** GIVEN DATA follows **

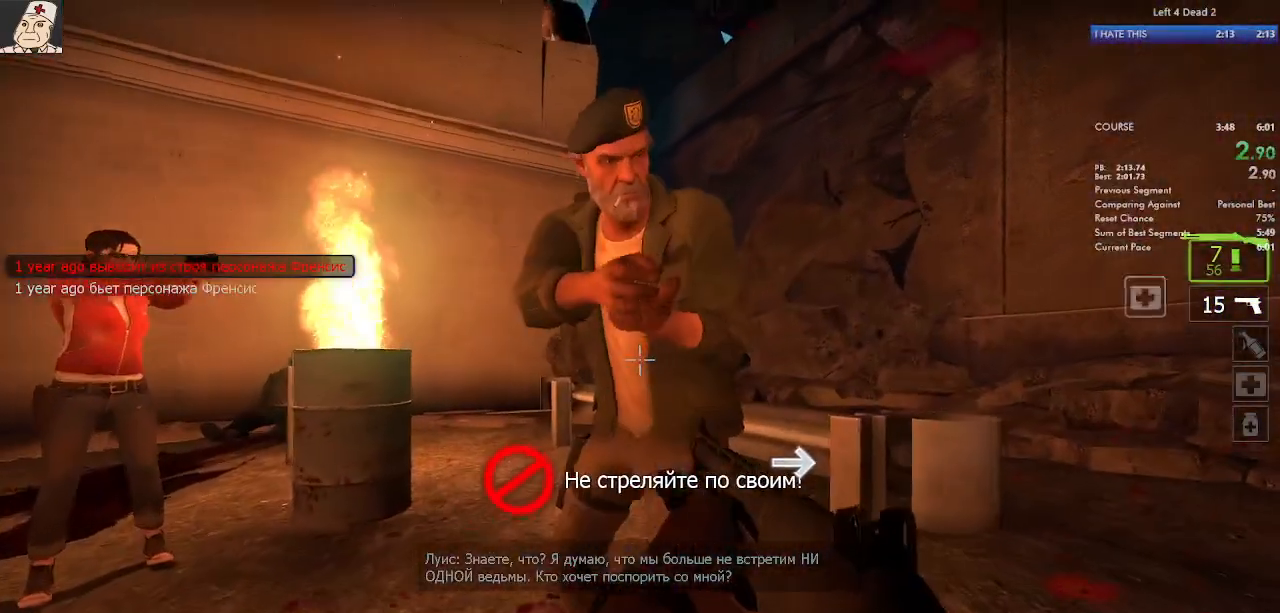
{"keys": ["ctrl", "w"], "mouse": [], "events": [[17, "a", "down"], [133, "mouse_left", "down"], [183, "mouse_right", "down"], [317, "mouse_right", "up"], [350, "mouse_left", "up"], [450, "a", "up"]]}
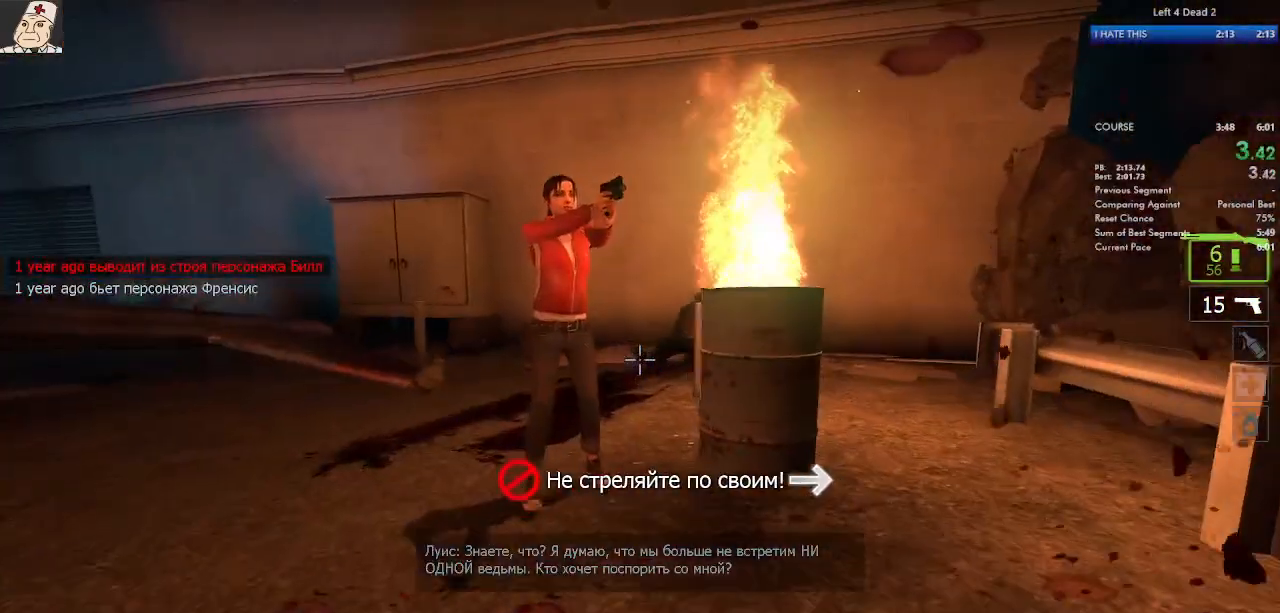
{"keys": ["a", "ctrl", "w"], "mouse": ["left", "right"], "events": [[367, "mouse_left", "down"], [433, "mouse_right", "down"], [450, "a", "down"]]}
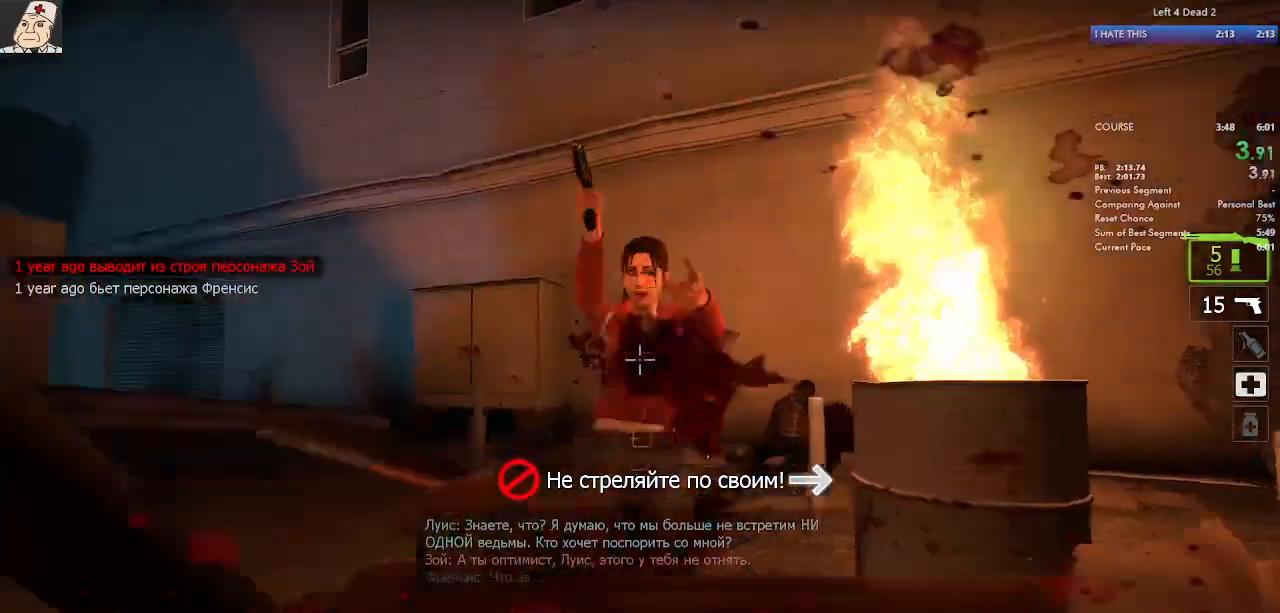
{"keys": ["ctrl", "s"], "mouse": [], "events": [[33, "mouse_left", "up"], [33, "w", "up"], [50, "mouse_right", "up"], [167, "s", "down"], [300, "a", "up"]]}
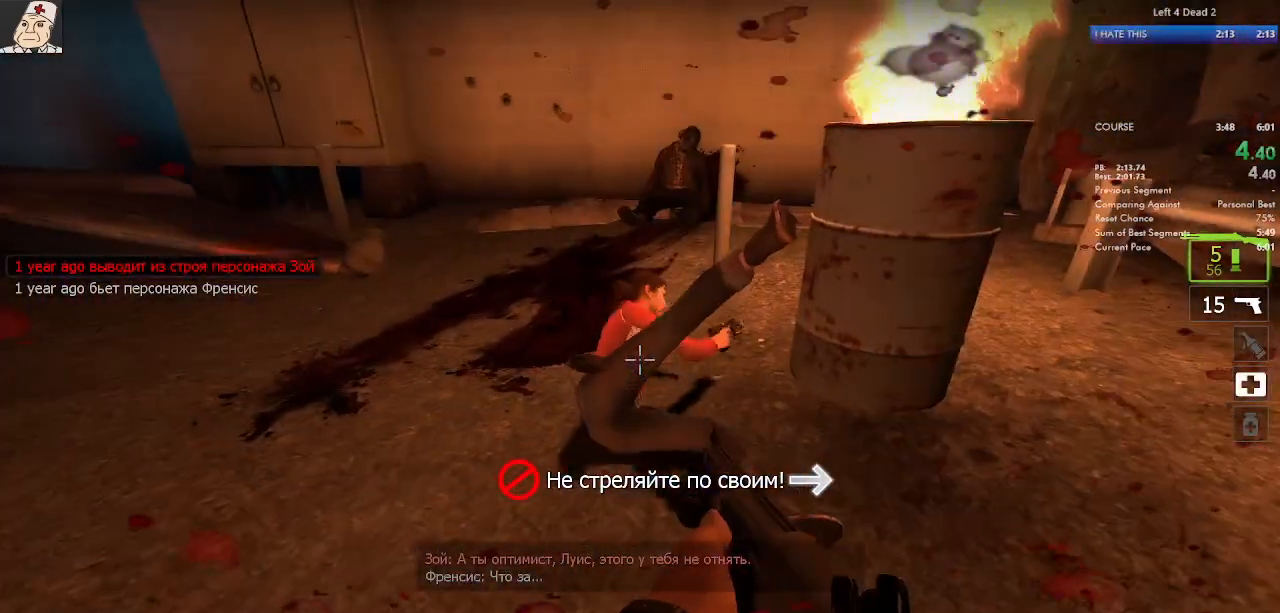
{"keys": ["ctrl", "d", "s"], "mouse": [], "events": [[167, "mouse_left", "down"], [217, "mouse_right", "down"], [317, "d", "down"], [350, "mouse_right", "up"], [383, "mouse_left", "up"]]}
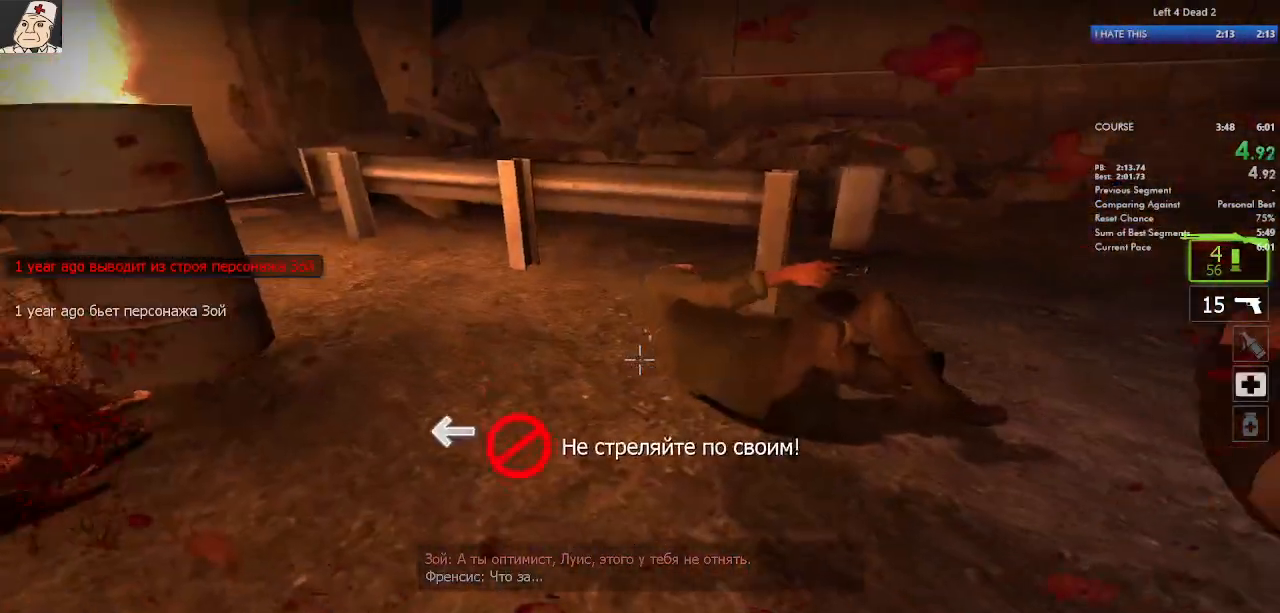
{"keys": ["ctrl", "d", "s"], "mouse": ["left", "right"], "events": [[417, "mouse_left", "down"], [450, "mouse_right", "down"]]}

** End of GIVEN DATA **

#### PROBLEM DESCRIPTION
Omit the pictures; set down each record exactly.

#### RESULT
{"keys": ["ctrl", "w"], "mouse": [], "events": [[17, "a", "down"], [133, "mouse_left", "down"], [183, "mouse_right", "down"], [317, "mouse_right", "up"], [350, "mouse_left", "up"], [450, "a", "up"]]}
{"keys": ["a", "ctrl", "w"], "mouse": ["left", "right"], "events": [[367, "mouse_left", "down"], [433, "mouse_right", "down"], [450, "a", "down"]]}
{"keys": ["ctrl", "s"], "mouse": [], "events": [[33, "mouse_left", "up"], [33, "w", "up"], [50, "mouse_right", "up"], [167, "s", "down"], [300, "a", "up"]]}
{"keys": ["ctrl", "d", "s"], "mouse": [], "events": [[167, "mouse_left", "down"], [217, "mouse_right", "down"], [317, "d", "down"], [350, "mouse_right", "up"], [383, "mouse_left", "up"]]}
{"keys": ["ctrl", "d", "s"], "mouse": ["left", "right"], "events": [[417, "mouse_left", "down"], [450, "mouse_right", "down"]]}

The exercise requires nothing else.